Notably, the expression of appetite-relevant states was associated not only with current BMI but also with predicted trends in BMI changes over the following six months. Compared to individuals who maintained a stable BMI, those with gradually increasing BMI exhibited greater state expression. This longitudinal relationship provides compelling evidence that neural responses to food cues may serve as potential biomarkers for identifying individuals at risk for future weight gain. This finding aligns with previous longitudinal studies showing that heightened neural responsivity to food cues predicts future weight gain [
51,
69] and extends this work by demonstrating that such predictive relationships are observable in more naturalistic viewing conditions. These findings have important implications for early intervention strategies, suggesting that therapeutic approaches targeting the modulation of appetite-relevant neural networks might be particularly beneficial for individuals showing elevated state expression patterns, even before significant weight gain occurs.

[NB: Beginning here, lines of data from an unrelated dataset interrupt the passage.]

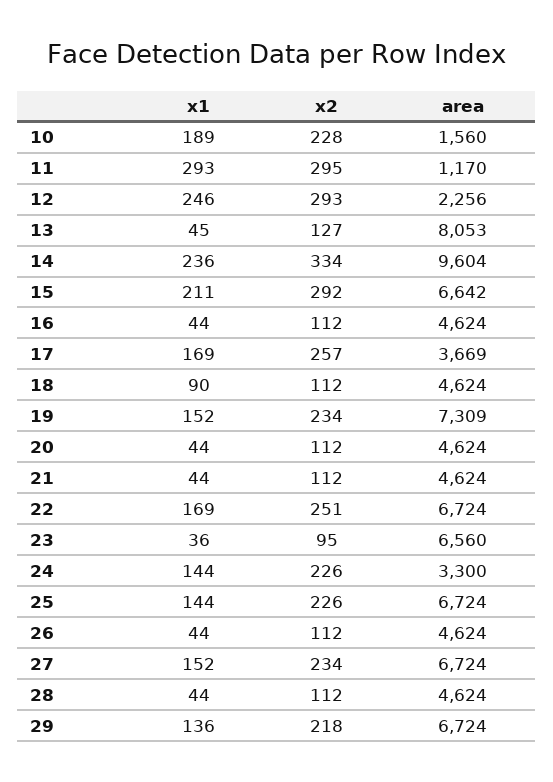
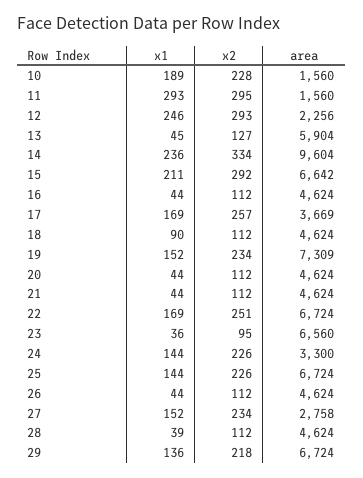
  {
    "x1": {
      "10": 189,
      "11": 293,
      "12": 246,
      "13": 45,
      "14": 236,
      "15": 211,
      "16": 44,
      "17": 169,
      "18": 90,
      "19": 152,
      "20": 44,
      "21": 44,
      "22": 169,
      "23": 36,
      "24": 144,
      "25": 144,
      "26": 44,
      "27": 152,
-     "28": 44,
+     "28": 39,
      "29": 136
    },
    "x2": {
      "10": 228,
      "11": 295,
      "12": 293,
      "13": 127,
      "14": 334,
      "15": 292,
      "16": 112,
      "17": 257,
      "18": 112,
      "19": 234,
      "20": 112,
      "21": 112,
      "22": 251,
      "23": 95,
      "24": 226,
      "25": 226,
      "26": 112,
      "27": 234,
      "28": 112,
      "29": 218
    },
    "area": {
      "10": 1560,
-     "11": 1170,
+     "11": 1560,
      "12": 2256,
-     "13": 8053,
+     "13": 5904,
      "14": 9604,
      "15": 6642,
      "16": 4624,
      "17": 3669,
      "18": 4624,
      "19": 7309,
      "20": 4624,
      "21": 4624,
      "22": 6724,
      "23": 6560,
      "24": 3300,
      "25": 6724,
      "26": 4624,
-     "27": 6724,
+     "27": 2758,
      "28": 4624,
      "29": 6724
    }
  }

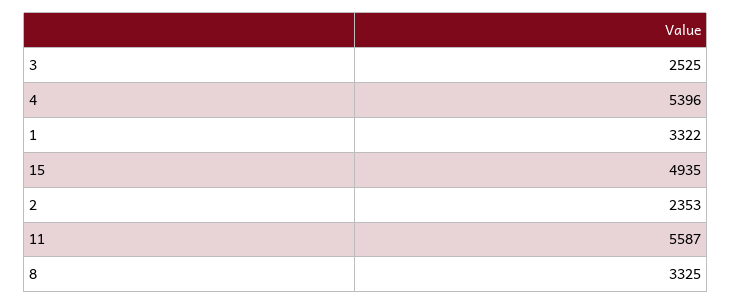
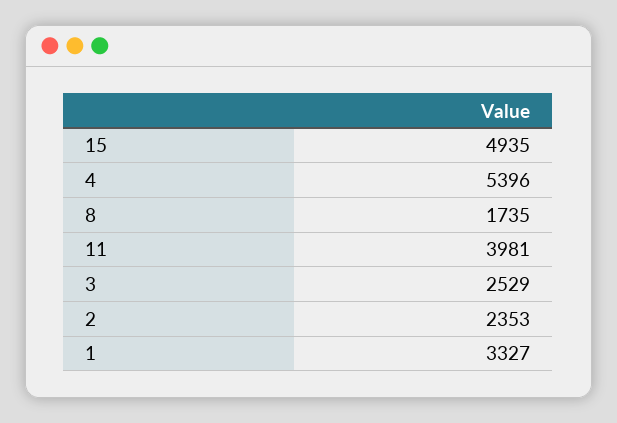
  {
-   "3": 2525,
+   "3": 2529,
    "4": 5396,
-   "1": 3322,
+   "1": 3327,
    "15": 4935,
    "2": 2353,
-   "11": 5587,
+   "11": 3981,
-   "8": 3325
+   "8": 1735
  }

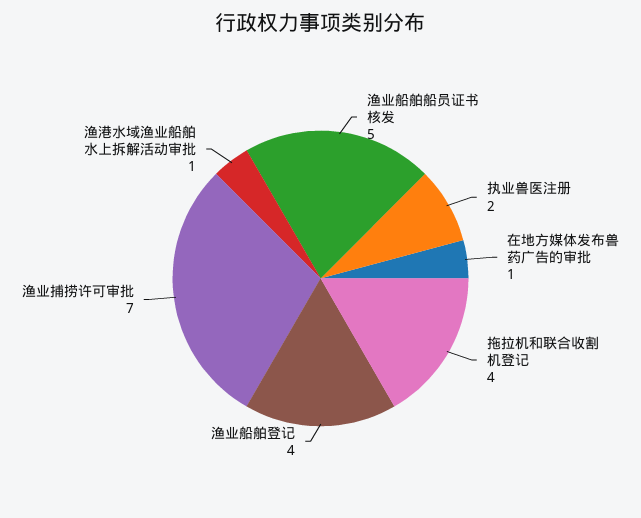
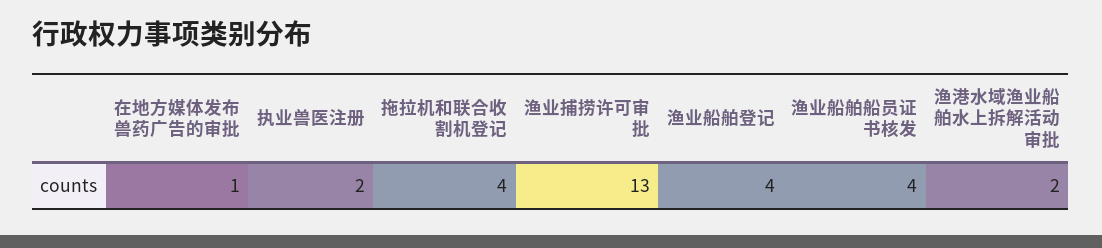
  {
-   "渔业船舶船员证书核发": 5,
+   "渔业船舶船员证书核发": 4,
    "执业兽医注册": 2,
    "在地方媒体发布兽药广告的审批": 1,
    "拖拉机和联合收割机登记": 4,
    "渔业船舶登记": 4,
-   "渔业捕捞许可审批": 7,
+   "渔业捕捞许可审批": 13,
-   "渔港水域渔业船舶水上拆解活动审批": 1
+   "渔港水域渔业船舶水上拆解活动审批": 2
  }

Several limitations of the present study warrant consideration and suggest directions for future research. First, our experimental paradigm employed a relatively homogeneous set of video stimuli with consistent stylistic features. Future studies should incorporate more diverse stimuli, such as movie clips, and integrate real-time behavioral responses (e.g., button presses) during task execution to obtain more fine-grained measures of appetitive responses. Second, while naturalistic stimuli like video clips offer ecological validity, they inherently contain complex information including emotional content, semantic knowledge, and social interactions. The current study did not explicitly control for or examine these potential confounding factors. Future investigations would benefit from more sophisticated stimulus coding schemes that enable the systematic analysis of these multiple dimensions of influence. Third, as our study was conducted exclusively with female participants, the generalizability of our findings to male populations remains to be established, and potential gender-specific modulatory effects need to be examined in future research. Although women exhibit higher sensitivity to visual food stimuli than men, meta-analytic evidence indicates that men show similar cue-evoked activation in reward-related brain regions, albeit with smaller effect sizes [
24,
25]. We therefore expect that similar dynamic neural features may characterize appetite in both sexes, though with attenuated responses in men. Fourth, our findings fundamentally describe correlational relationships between neural dynamics and appetite fluctuations rather than establishing causal mechanisms. Future research employing experimental manipulations is needed to determine whether these neural states directly drive appetite changes or merely reflect downstream consequences of other regulatory processes. Finally, while naturalistic paradigms show considerable promise for clinical applications [
17], further research is needed to extend these findings to special populations. Specifically, investigating brain dynamics in individuals with eating disorders could provide valuable insights for developing personalized interventions and treatments in clinical settings.